Por Julián LÓPEZ AMOZURRUTIA |
La Eucaristía tiene múltiples facetas. Es ante todo la celebración central de la fe cristiana, que el Concilio Vaticano II no temió llamar “fuente y culmen de la vida cristiana”. Remonta su institución a la Última Cena de Jesús con sus apóstoles, aunque previamente había adelantado en su enseñanza la identificación de sí mismo con un “pan vivo”, retomando también con ello varios acontecimientos vividos por el antiguo Israel. La Iglesia creció en la comprensión del gran tesoro que se le había dejado, considerando diversos aspectos del misterio: la presencia de Cristo en él, el memorial de su sacrificio en la Cruz, el banquete fraterno compartido por los creyentes…
El auge medieval que tuvo el culto a las reliquias de los santos condujo a la catequesis a recordar que por encima de los santos estaba el “santísimo”. Y que ahí, verdaderamente, estaba presente Jesucristo, en toda su realidad personal. Lo más valioso, pues, del tesoro eclesial se encontraba en él, y merecía la auténtica adoración de parte de los fieles.
Si bien litúrgicamente la institución de la Eucaristía se celebra el Jueves Santo, un eco precioso posterior a la Pascua tiene lugar el segundo jueves después de Pentecostés, precisamente en la solemnidad del Corpus Christi. Su nombre hace alusión a la doctrina de la fe que afirma la presencia real de Cristo en el Sacramento, con su cuerpo, alma y divinidad; es decir, la integridad de su ser humano y divino, posible por su glorificación.
La Ciudad de México conserva muchos toques folklóricos en su celebración, especialmente en torno a la Catedral Metropolitana. A ella bajaban de los pueblos cercanos los vendedores, lo que se evoca vistiendo a los niños con atuendos indígenas y elaborando pequeñas mulas. Las mulitas, de hecho, adquieren un significado más extendido, pues aunque el onomástico del día corresponde a quienes llevan el nombre de Manuel, cuyo nombre corresponde al hebreo Emmanuel, el Dios-con-nosotros que se cumple en el Sacramento, no es extraño que la picardía popular felicite también a las personas a las que se puede asignar la peculiar necedad del noble animal de carga.
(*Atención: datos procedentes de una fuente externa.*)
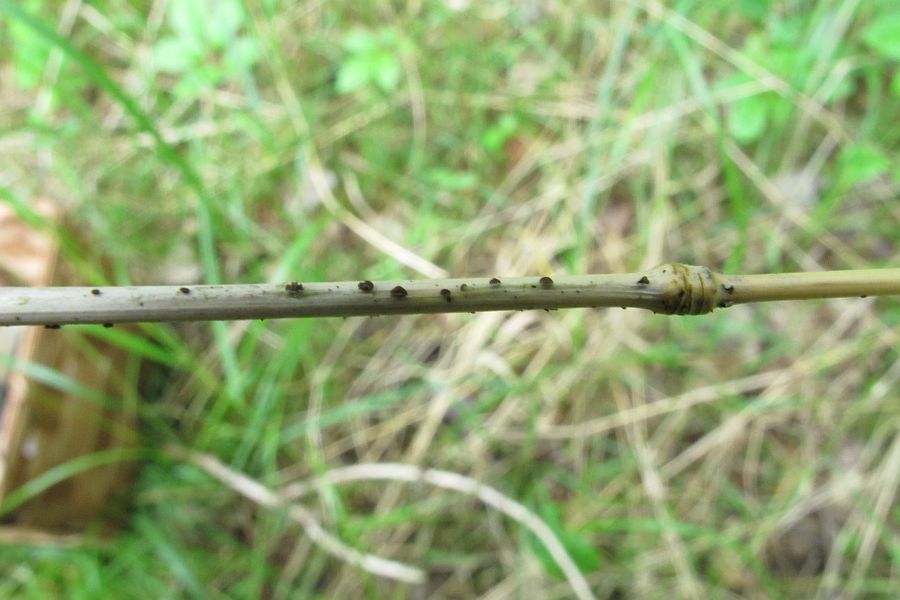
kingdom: Fungi
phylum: Ascomycota
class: Leotiomycetes
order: Helotiales
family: Mollisiaceae
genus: Mollisia
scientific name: Mollisia palustris
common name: sump-gråskive
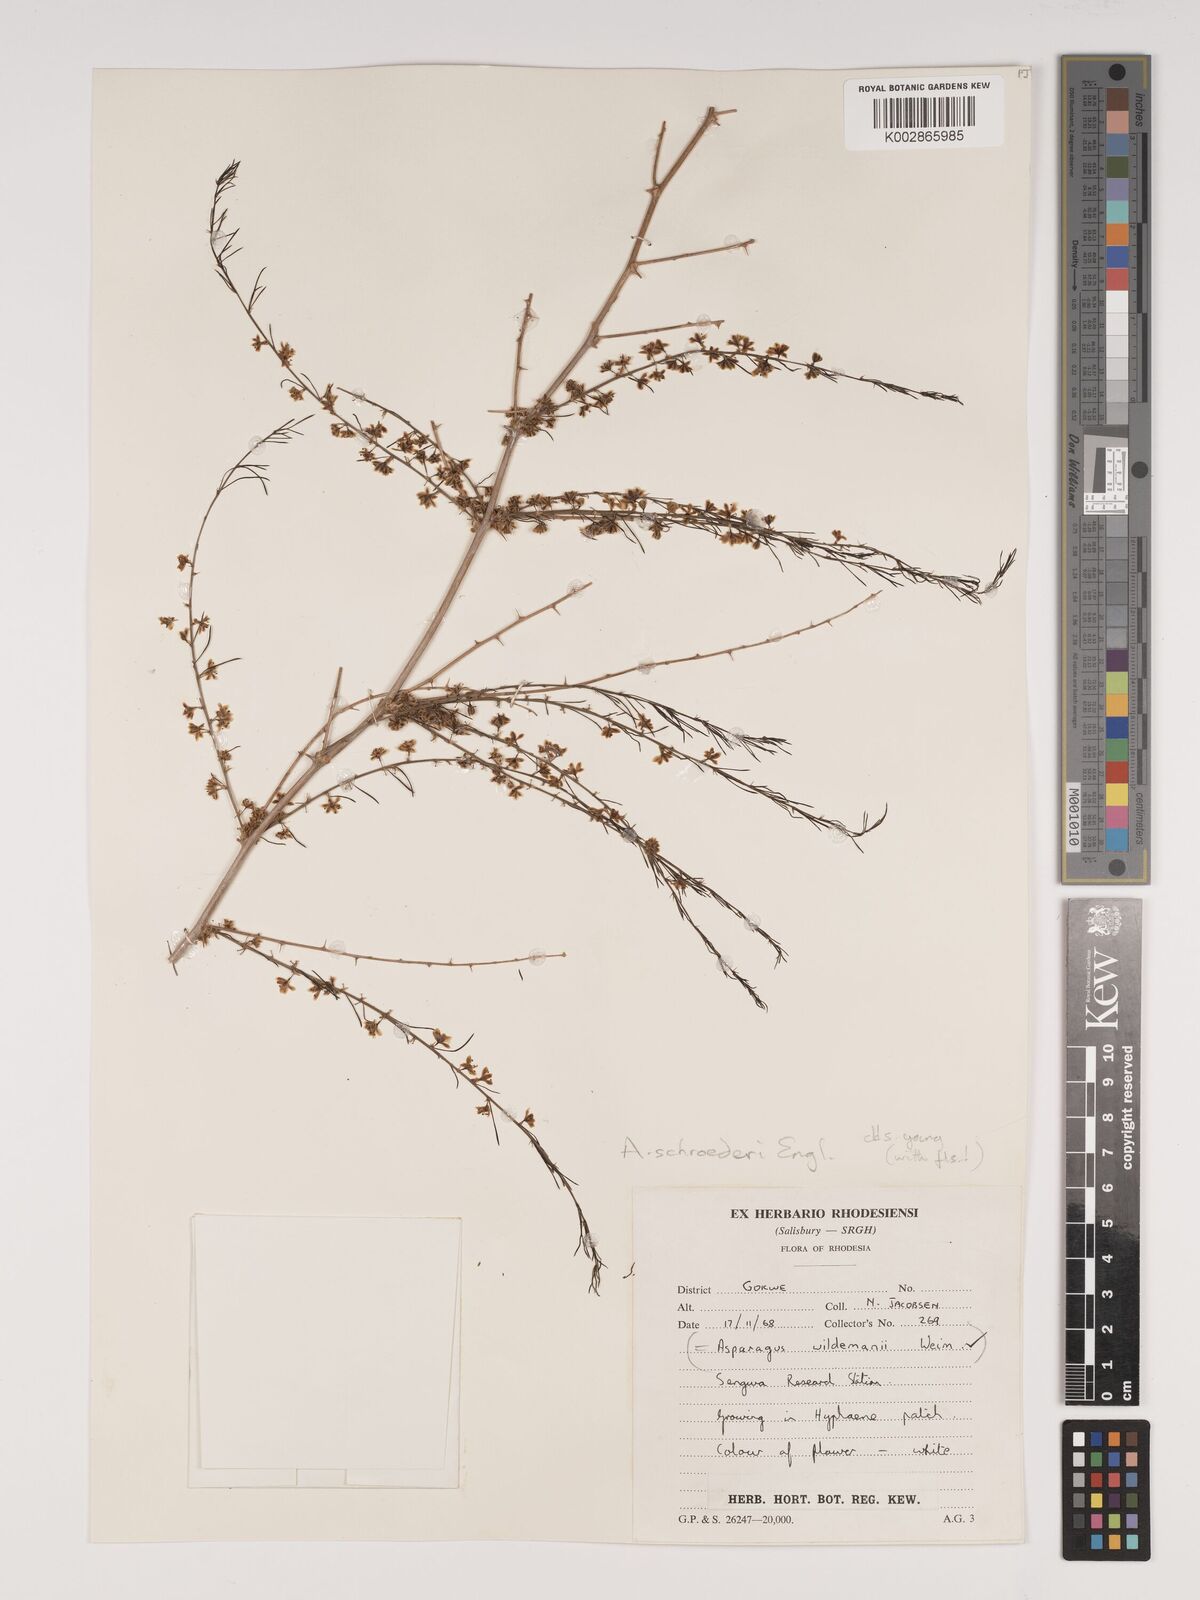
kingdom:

La médula, sin embargo, de la fiesta es la procesión con el Santísimo. Indudablemente, se pueden hacer variadas lecturas de su significatividad, en clave religiosa, social, cultural y política. La más adecuada a nuestros tiempos identifica al Señor presente en medio de nuestras calles, como un compañero en el camino. El Documento de Aparecida recuerda:
“La fe nos enseña que Dios vive en la ciudad, en medio de sus alegrías, anhelos y esperanzas, como también en sus dolores y sufrimientos. Las sombras que marcan lo cotidiano de las ciudades, como por ejemplo, violencia, pobreza, individualismo y exclusión, no pueden impedirnos que busquemos y contemplemos al Dios de la vida también en los ambientes urbanos. Las ciudades son lugares de libertad y oportunidad. En ellas las personas tienen la posibilidad de conocer a más personas, interactuar y convivir con ellas. En las ciudades es posible experimentar vínculos de fraternidad, solidaridad y universalidad. En ellas el ser humano es llamado constantemente a caminar siempre más al encuentro del otro, convivir con el diferente, aceptarlo y ser aceptado por él” (n. 514).
En medio de sus múltiples significados, la procesión del Corpus hace visible esta certeza de la fe: no estamos solos. Por un lado, hay hermanos a nuestro lado, caminando con nosotros, y la fraternidad es siempre un desafío y una posibilidad hermosa abierta ante nosotros. Pero también y sobre todo, aún como humanidad en nuestro itinerario no vamos solos. Nos acompaña una Presencia discreta pero eficaz, que nos consuela en nuestras luchas y nos nutre en nuestros desiertos. Su cercanía es un anuncio gozoso y esperanzador. Lejos de modas pasajeras, mantiene toda su vigencia y actualidad.